Dataset entries:
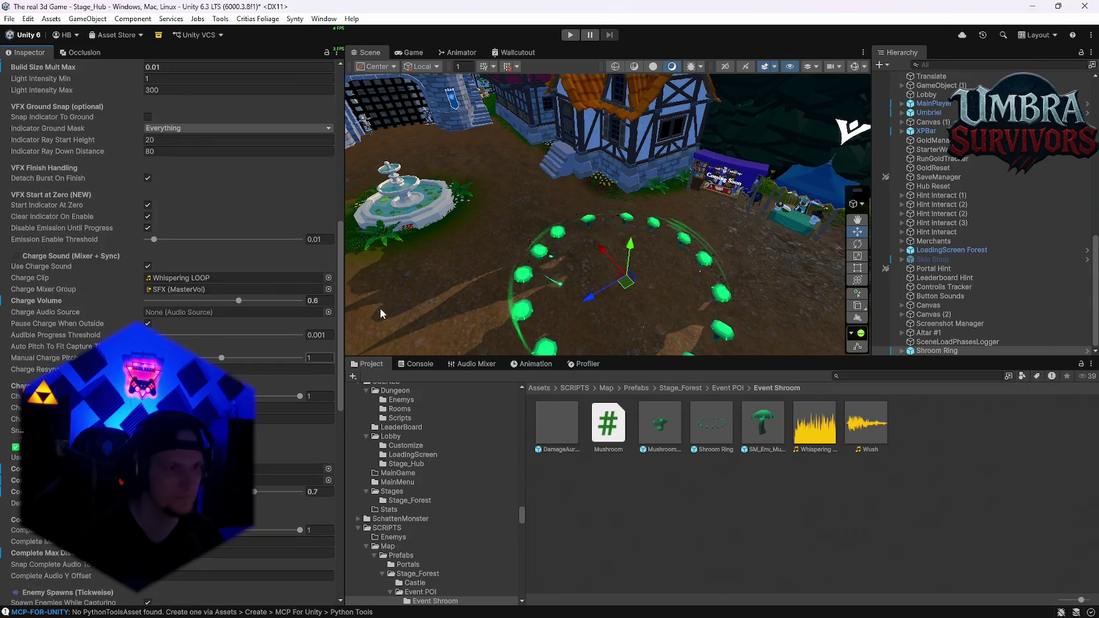
- Save the Stage_Hub scene from the File menu
{"action": "left_click", "coordinate": [9, 18]}
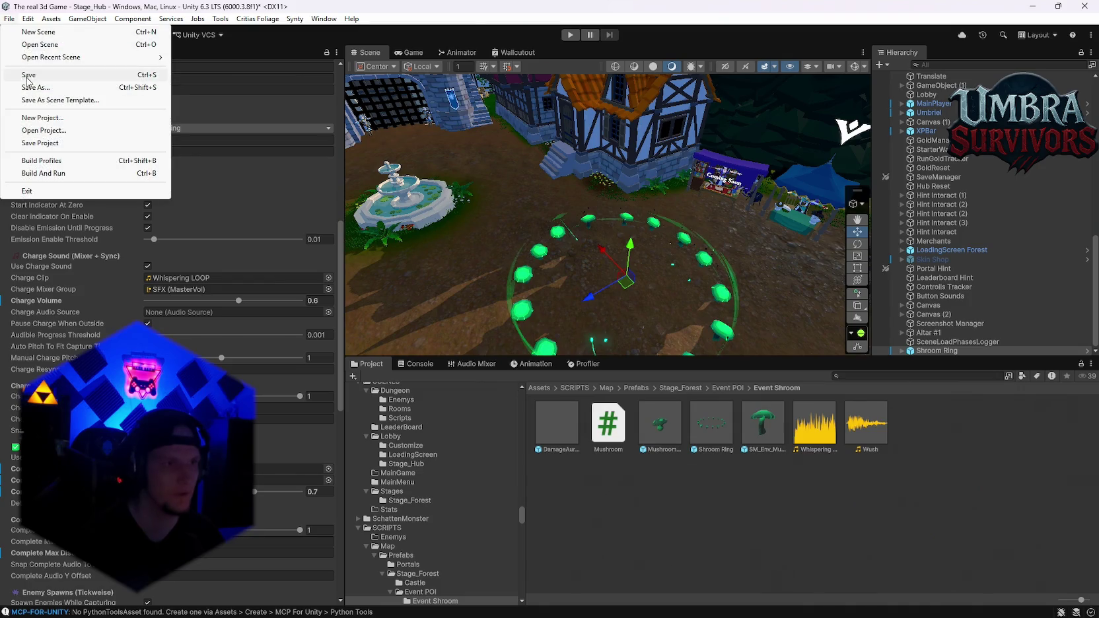
{"action": "left_click", "coordinate": [7, 19]}
{"action": "left_click", "coordinate": [8, 19]}
{"action": "left_click", "coordinate": [66, 140]}
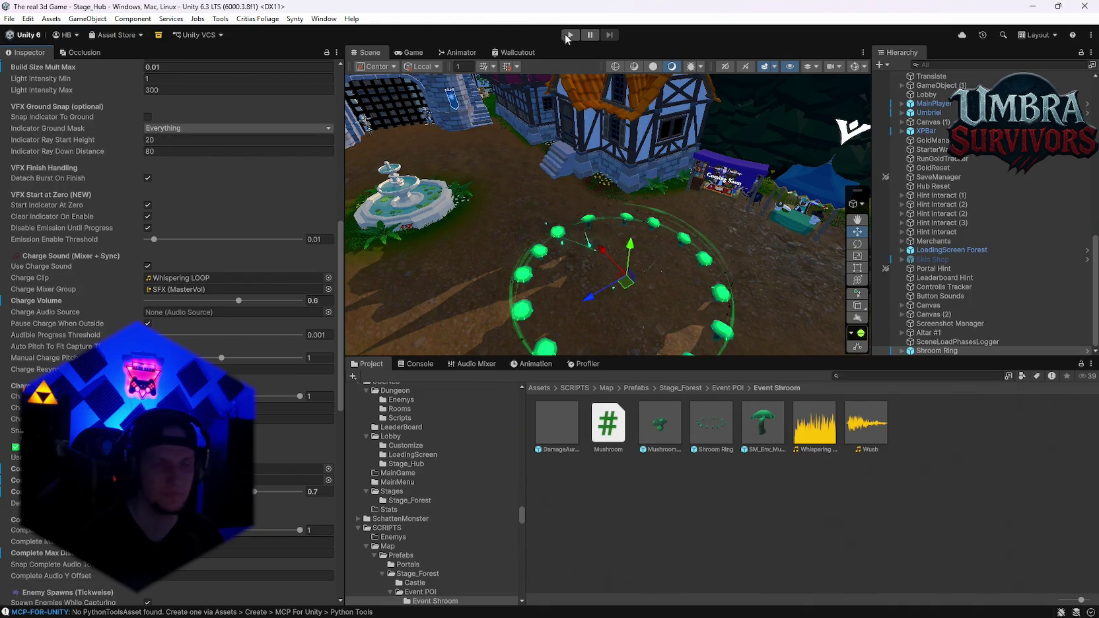
- Confirm the Mushroom prefab's Enemy Base Max Health is 300, then enter Play mode
{"action": "left_click", "coordinate": [667, 436]}
{"action": "scroll", "coordinate": [212, 318], "scroll_direction": "down", "scroll_amount": 10}
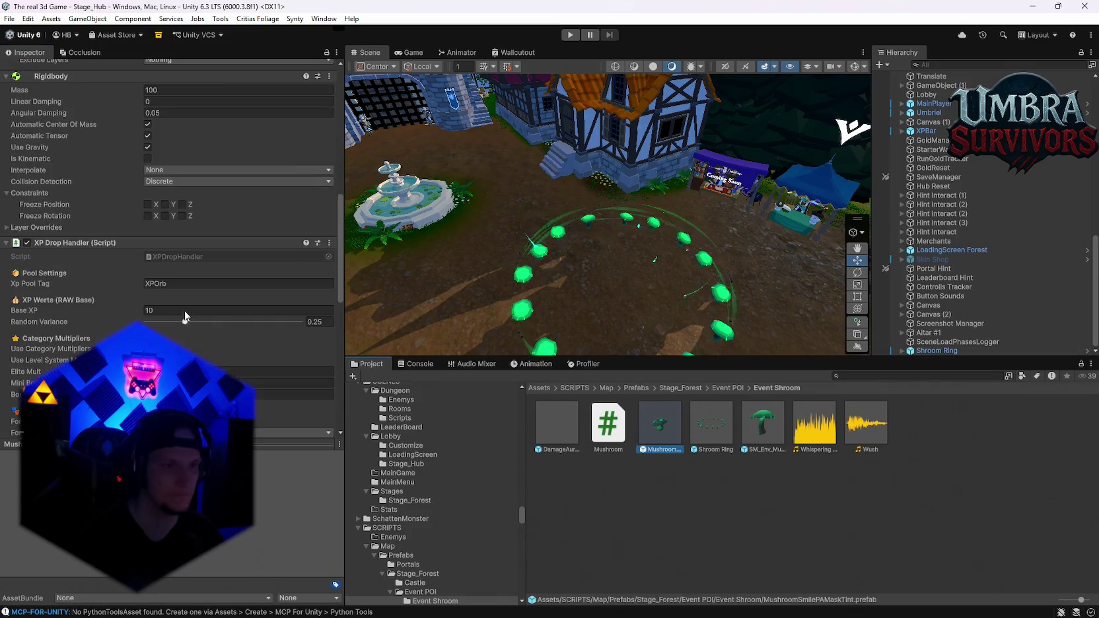
{"action": "scroll", "coordinate": [186, 317], "scroll_direction": "down", "scroll_amount": 3}
{"action": "scroll", "coordinate": [189, 320], "scroll_direction": "up", "scroll_amount": 5}
{"action": "scroll", "coordinate": [197, 323], "scroll_direction": "down", "scroll_amount": 8}
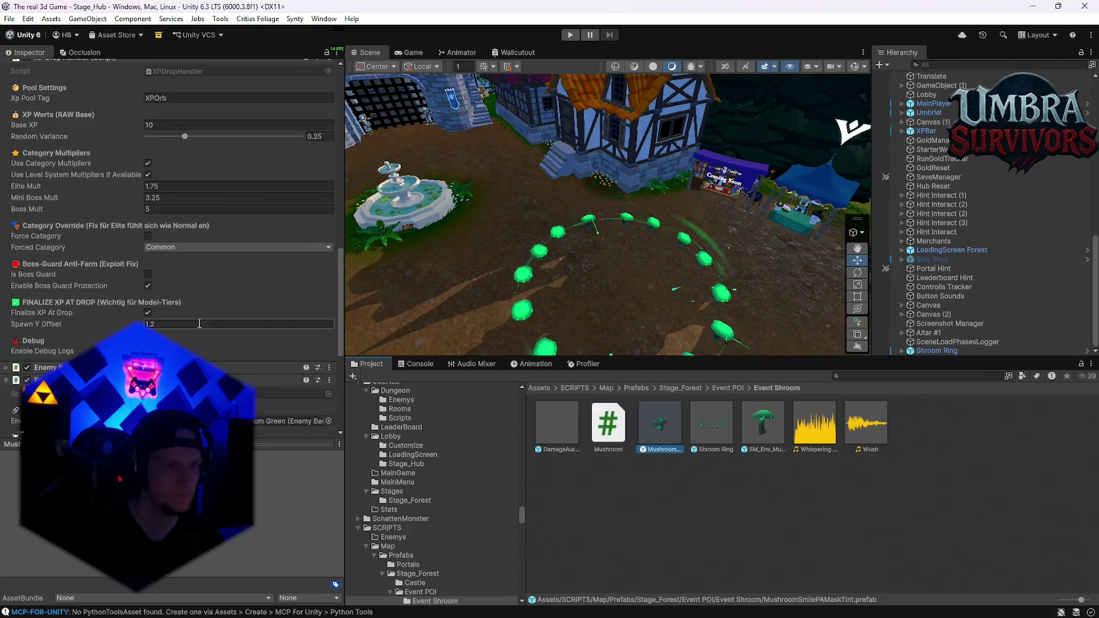
{"action": "scroll", "coordinate": [199, 324], "scroll_direction": "down", "scroll_amount": 5}
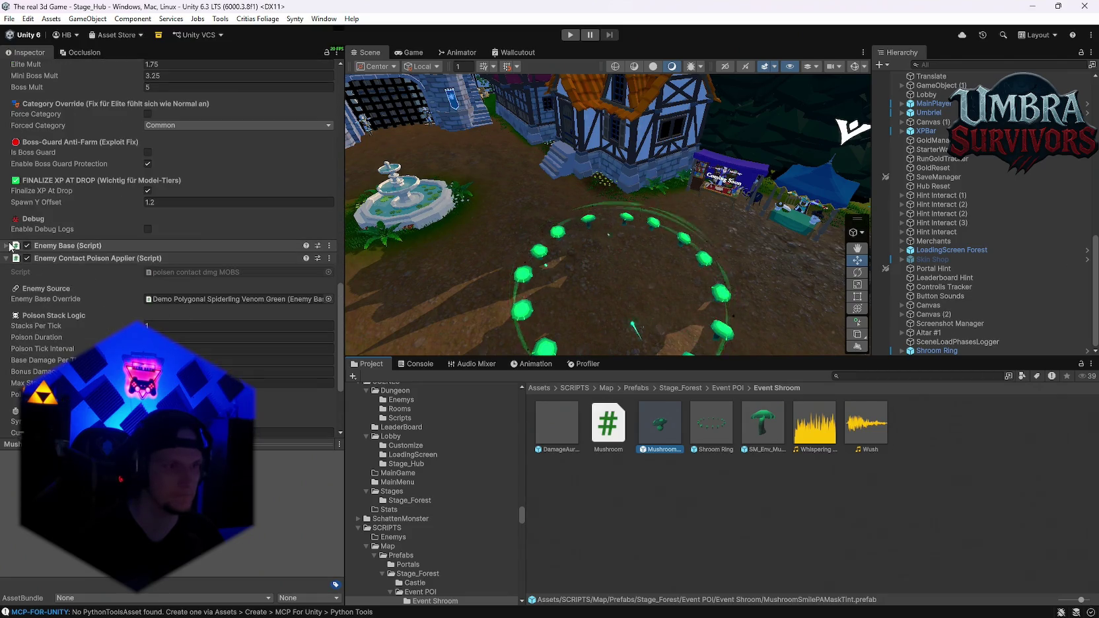
{"action": "left_click", "coordinate": [10, 246]}
{"action": "left_click", "coordinate": [180, 287]}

YOUR GOAL: Scan the entries above for the string "down" and copy each line containing it.

TASK SOLUTION:
{"action": "scroll", "coordinate": [212, 318], "scroll_direction": "down", "scroll_amount": 10}
{"action": "scroll", "coordinate": [186, 317], "scroll_direction": "down", "scroll_amount": 3}
{"action": "scroll", "coordinate": [197, 323], "scroll_direction": "down", "scroll_amount": 8}
{"action": "scroll", "coordinate": [199, 324], "scroll_direction": "down", "scroll_amount": 5}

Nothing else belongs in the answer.